Refusal of maternity returner’s request to work part-time to allow her to collect her child from nursery was discriminatory
September 30, 2021

An employer’s refusal to allow an employee to make modest adjustments to her working hours following her return from maternity leave has been held to be indirect sex discrimination.  An Employment Tribunal awarded the employee £185,000.

What happened in this case?

Ms Thompson was employed as a Sales Manager by Manors, an estate agency.  Manors covered both sales and lettings, with many international clients.  Ms Thompson was recognised for her good client relationships and it was acknowledged by the company that “down to you, the business is doing well.”

Ms Thompson took a period of maternity leave between October 2018 and October 2019. On her return from maternity leave, she made a flexible working request asking to work four days per week from 9am to 5pm (rather than the standard 6pm).  She wanted to finish work at 5pm in order to pick up her daughter from nursery.  The flexible working request also set out a number of suggestions to make the proposal work including that her maternity leave cover (who was about to revert back to her original position) could fill in for her on her day off and that she would be available on her mobile telephone for any urgent queries between 5pm and 6pm.

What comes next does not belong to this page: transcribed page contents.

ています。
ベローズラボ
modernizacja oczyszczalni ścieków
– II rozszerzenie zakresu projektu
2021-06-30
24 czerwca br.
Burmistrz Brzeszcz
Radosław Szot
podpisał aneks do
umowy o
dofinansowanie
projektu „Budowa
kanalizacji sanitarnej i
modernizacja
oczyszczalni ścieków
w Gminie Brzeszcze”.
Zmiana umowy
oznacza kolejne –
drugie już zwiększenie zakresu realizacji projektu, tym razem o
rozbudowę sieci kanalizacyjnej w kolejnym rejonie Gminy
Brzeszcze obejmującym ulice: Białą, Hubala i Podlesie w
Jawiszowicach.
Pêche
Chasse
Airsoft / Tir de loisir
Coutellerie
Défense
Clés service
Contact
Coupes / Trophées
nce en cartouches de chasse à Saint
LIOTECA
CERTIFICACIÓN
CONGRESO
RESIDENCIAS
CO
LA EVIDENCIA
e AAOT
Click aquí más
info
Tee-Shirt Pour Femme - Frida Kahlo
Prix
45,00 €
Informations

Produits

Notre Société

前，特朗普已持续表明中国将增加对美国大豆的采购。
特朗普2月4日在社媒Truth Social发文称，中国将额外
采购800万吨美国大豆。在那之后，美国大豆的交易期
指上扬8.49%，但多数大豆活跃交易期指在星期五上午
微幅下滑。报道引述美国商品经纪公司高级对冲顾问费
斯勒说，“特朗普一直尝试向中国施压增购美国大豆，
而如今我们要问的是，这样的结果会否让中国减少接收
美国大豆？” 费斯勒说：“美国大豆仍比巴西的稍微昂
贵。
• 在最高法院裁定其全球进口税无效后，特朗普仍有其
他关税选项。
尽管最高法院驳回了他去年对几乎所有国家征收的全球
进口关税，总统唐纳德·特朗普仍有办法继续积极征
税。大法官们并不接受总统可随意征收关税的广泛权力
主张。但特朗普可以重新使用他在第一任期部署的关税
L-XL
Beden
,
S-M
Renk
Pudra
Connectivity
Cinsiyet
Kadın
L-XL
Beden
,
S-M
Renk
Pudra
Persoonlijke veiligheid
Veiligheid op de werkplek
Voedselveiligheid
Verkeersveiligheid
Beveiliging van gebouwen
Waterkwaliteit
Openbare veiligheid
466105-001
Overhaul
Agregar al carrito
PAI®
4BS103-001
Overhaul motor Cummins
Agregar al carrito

Manors refused the request, citing the following business reasons:

  • the burden of additional costs;
  • the detrimental effect on the ability to meet customer demand;
  • an inability to reorganise work among existing staff;
  • an inability to recruit additional staff; and
  • planned structural changes.

Ms Thompson appealed the decision on the basis that the grounds for refusal had not been explained. She referred to ACAS guidance on flexible working, highlighting that there had been no discussion of the request with her, rather it was a flat refusal.  Further, she argued that the request would not result in the burden of additional costs, cause any detriment to meet client demand or require additional staff.

Ms Thompson resigned before the appeal was finalised.  She went on to bring various claims, including a claim arguing that the working hours requirements was indirectly discriminatory on the grounds of sex.

What was decided?

The Employment Tribunal considered whether it was still the case that women are more likely to be the primary carers of children than men, noting that the situation is not as obvious now as it was a generation ago. Ms Thompson adduced evidence to confirm that this is still the case, which was accepted by the Employment Tribunal.  It is worth noting here that this decision was handed down before a recent Employment Appeal Tribunal decision, where it was accepted that the “childcare disparity” is a matter that Tribunals must take into account if relevant, without the need for further evidence.  In other words, although this employee was able to produce evidence to show that women were more likely to have primary child caring responsibilities, there was, in fact, no need for her to have gone to the trouble. The Employment Tribunal also agreed that the working hours requirement placed Ms Thompson at an individual disadvantage.

The Employment Tribunal then turned to consider whether the working hours requirement could be justified.  The Employment Tribunal understood the employer’s concerns about meeting customer demand, coupled with caution about changing the team’s roles during a time when Brexit had caused a period of uncertainty to the property market.  However, it did not follow that the employer was unable to have made the adjustments sought.  Although it would have caused them some difficulty, this did not outweigh the discriminatory impact that the working hours requirement had on Ms Thompson. As such, the requirement was not justified, and the indirect sex discrimination claim succeeded.  Ms Thompson was awarded compensation of £185,000.

What does this mean for employers?

It is critical for employers to consider the rationale and justification for refusing a flexible working request with care.  It is not enough to rely on the list of potential reasons for refusal set out in the law relating to requests for flexible working – a clear explanation is needed.  It is, therefore, important for employers not simply to rely on a template refusal letter; time needs to be taken to tailor the response to the issues that the business is concerned about and explain why the proposal is not viable in that particular individual case.

The Employment Tribunal also mentioned that no consideration was given to the use of a trial period to see whether the feared impacts would transpire. Trial periods are a useful tool which are often overlooked when considering how to respond to a flexible working request.  The pandemic has shown the viability of hybrid and/or flexible working for many roles and, as such, trial periods may be less relevant in some cases.  However, where the request concerns a novel working pattern, consideration should be given to the use of a trial period.